Ephesus (Ionian Greek) city-state of

Years: 909BCE - 334BCE

Ephesus is an ancient Greek city, and later a major Roman city, on the west coast of Asia Minor, near present-day Selçuk, Izmir Province, Turkey.

It is one of the twelve cities of the Ionian League during the Classical Greek era.

In the Roman period, Ephesus has a population of more than 250,000 in the 1st century BCE, which also makes it one of the largest cities in the Mediterranean world.

The city is famed for the Temple of Artemis (completed around 550 BC), one of the Seven Wonders of the Ancient World.

Emperor Constantine I rebuilds much of the city and erected new public baths.

Following the Edict of Thessalonica from emperor Theodosius I, the temple is destroyed in 401 CEby a mob led by St. John Chrysostom.

The town is partially destroyed by an earthquake in 614 CE.

The city's importance as a commercial center declines as the harbor is slowly silted up by the Cayster River (Küçük Menderes).Ephesus is one of the seven churches of Asia that are cited in the Book of Revelation.

The Gospel of John may have been written here.

The city is the site of several 5th century Christian Councils, see Council of Ephesus.

It is also the site of a large gladiators' graveyard.Ephesus is founded as an Attic-Ionian colony in the 10th century BC on the Ayasuluk Hill, three kilometers from the center of ancient Ephesus (as attested by excavations at the Seljuk castle during the 1990s).

The mythical founder of the city was a prince of Athens named Androklos, who had to leave his country after the death of his father, King Kadros.

According to the legend, he founded Ephesus on the place where the oracle of Delphi became reality ("A fish and a boar will show you the way").

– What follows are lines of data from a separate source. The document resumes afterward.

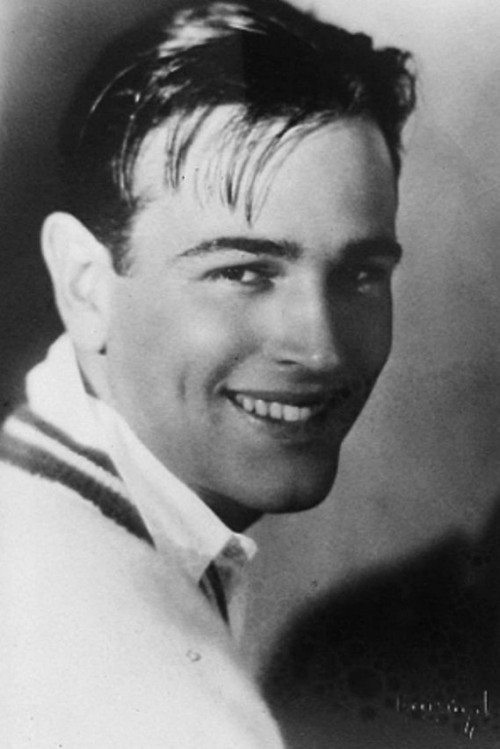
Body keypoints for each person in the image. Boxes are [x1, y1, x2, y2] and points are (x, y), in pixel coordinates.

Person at [0, 0, 415, 746]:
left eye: (360, 274)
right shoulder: (134, 676)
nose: (320, 349)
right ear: (85, 284)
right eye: (244, 272)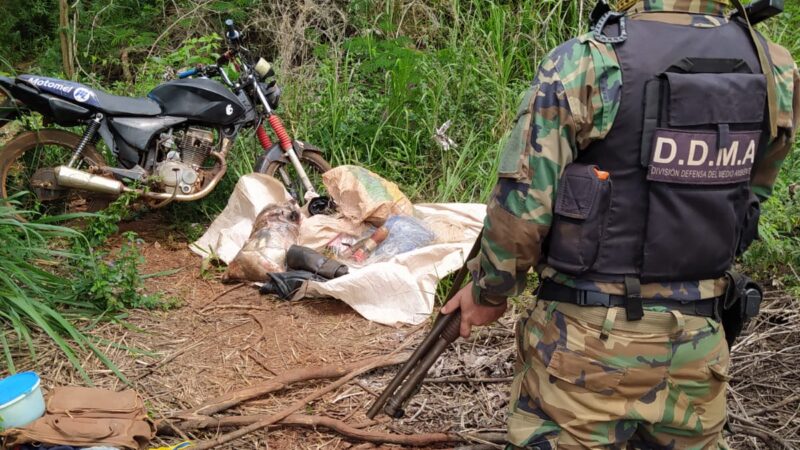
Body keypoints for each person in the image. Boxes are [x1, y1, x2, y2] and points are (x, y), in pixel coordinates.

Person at [441, 0, 799, 448]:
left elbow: (524, 208)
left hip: (584, 346)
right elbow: (754, 192)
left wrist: (489, 291)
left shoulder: (589, 61)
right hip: (699, 346)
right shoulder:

Androklos drove away most of the native Carian and Lelegian inhabitants of the city and united his people with the remainder.

He was a successful warrior, and as a king he was able to join the twelve cities of Ionia together into the Ionian League.

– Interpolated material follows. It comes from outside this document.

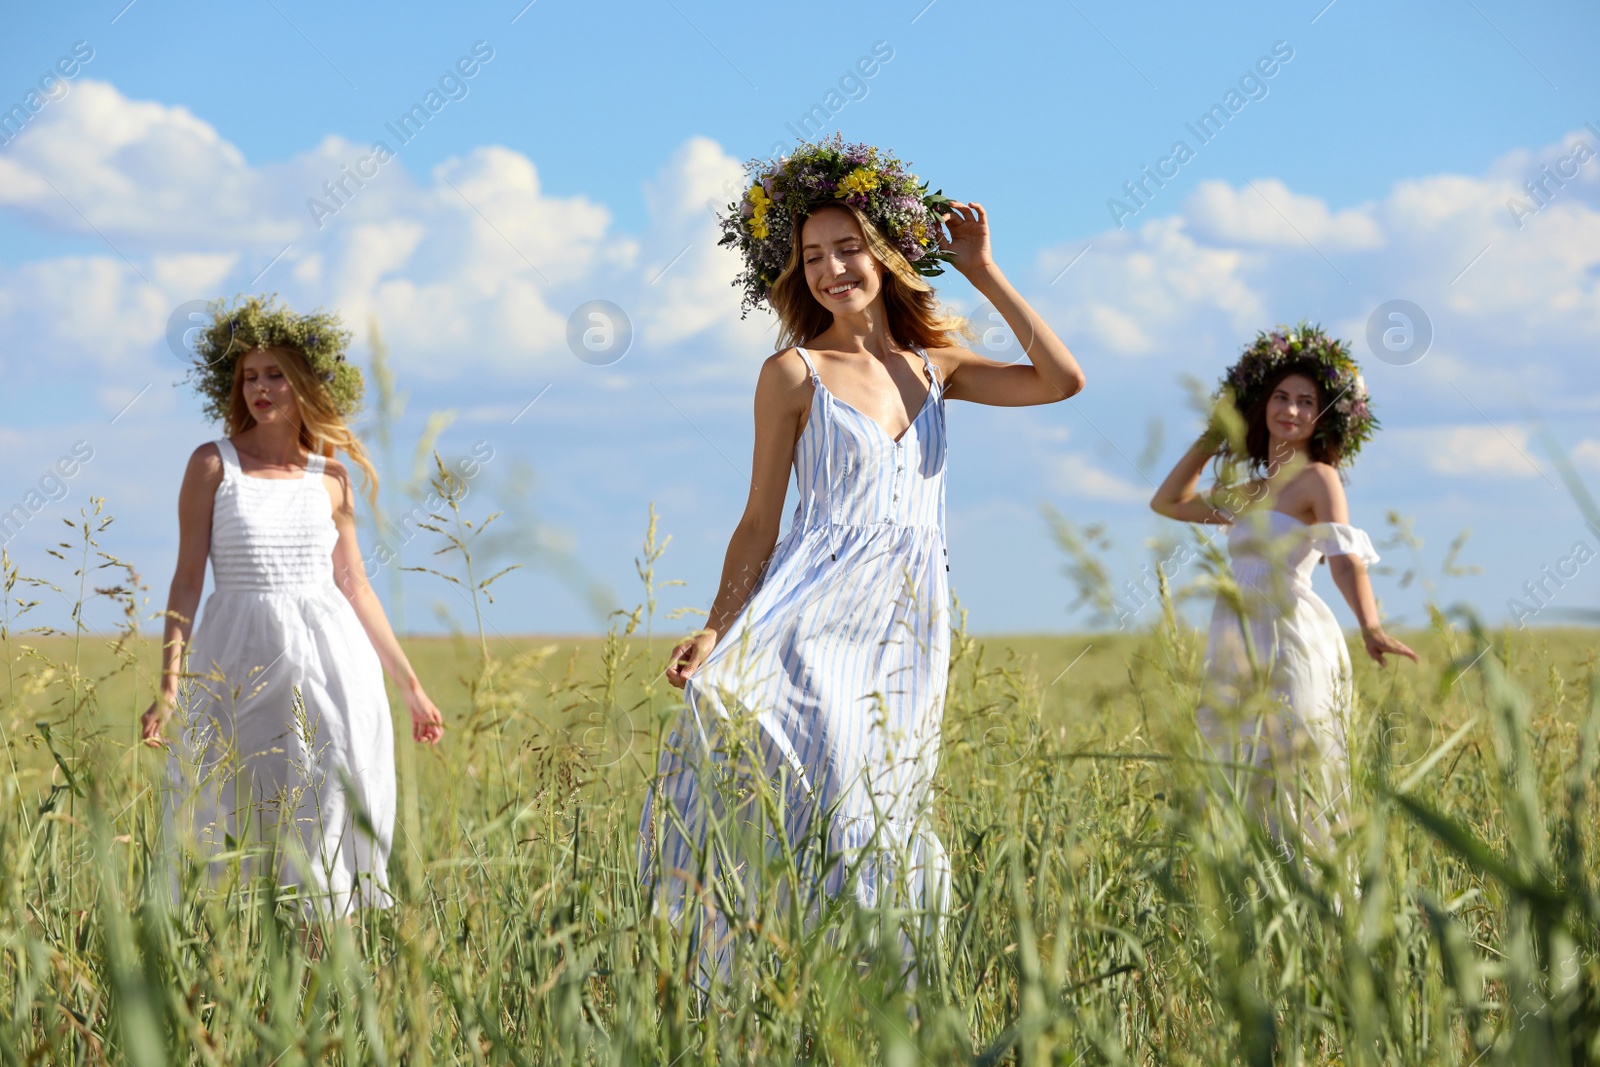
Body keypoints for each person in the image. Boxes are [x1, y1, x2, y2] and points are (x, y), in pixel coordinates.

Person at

During his reign the city began to prosper.

He died in a battle against the Carians when he came to the aid of Priene, another city of the Ionian League.

Androklos and his dog are depicted on the Hadrian temple frieze, dating from the 2nd century.

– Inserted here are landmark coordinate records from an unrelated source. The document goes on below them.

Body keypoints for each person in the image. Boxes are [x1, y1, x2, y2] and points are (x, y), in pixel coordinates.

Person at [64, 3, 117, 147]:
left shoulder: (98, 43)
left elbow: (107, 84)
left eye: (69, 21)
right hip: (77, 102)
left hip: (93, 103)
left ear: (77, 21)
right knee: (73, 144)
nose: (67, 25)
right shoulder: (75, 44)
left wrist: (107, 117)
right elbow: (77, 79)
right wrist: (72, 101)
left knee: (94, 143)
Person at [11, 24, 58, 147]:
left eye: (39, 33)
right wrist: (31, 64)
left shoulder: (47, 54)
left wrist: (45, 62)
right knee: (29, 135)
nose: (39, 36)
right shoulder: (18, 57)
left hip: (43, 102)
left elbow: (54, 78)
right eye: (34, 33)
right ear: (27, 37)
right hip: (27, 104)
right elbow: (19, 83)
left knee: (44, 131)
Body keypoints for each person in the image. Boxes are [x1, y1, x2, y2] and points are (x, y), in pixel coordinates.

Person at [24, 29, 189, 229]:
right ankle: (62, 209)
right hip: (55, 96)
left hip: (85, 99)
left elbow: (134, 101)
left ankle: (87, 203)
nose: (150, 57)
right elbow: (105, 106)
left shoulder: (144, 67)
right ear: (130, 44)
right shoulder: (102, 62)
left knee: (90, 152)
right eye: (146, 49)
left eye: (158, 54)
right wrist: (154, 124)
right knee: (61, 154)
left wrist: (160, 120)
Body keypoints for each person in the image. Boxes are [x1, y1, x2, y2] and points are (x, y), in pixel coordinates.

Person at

Later, Greek historians such as Pausanias, Strabo, the poet Kallinos, and the historian Herodotos reassigned the city's mythological foundation to Ephos, queen of the Amazons.The Greek goddess Artemis and the great Anatolian goddess Kybele are identified together as Artemis of Ephesus.

The many-breasted "Lady of Ephesus", identified with Artemis, is venerated in the Temple of Artemis, one of the Seven Wonders of the World and the largest building of the ancient world according to Pausanias (4.31.8).

Pausanias mentions that the temple was built by Ephesus, son of the river god Caystrus before the arrival of the Ionians.

Of this structure, scarcely a trace remains.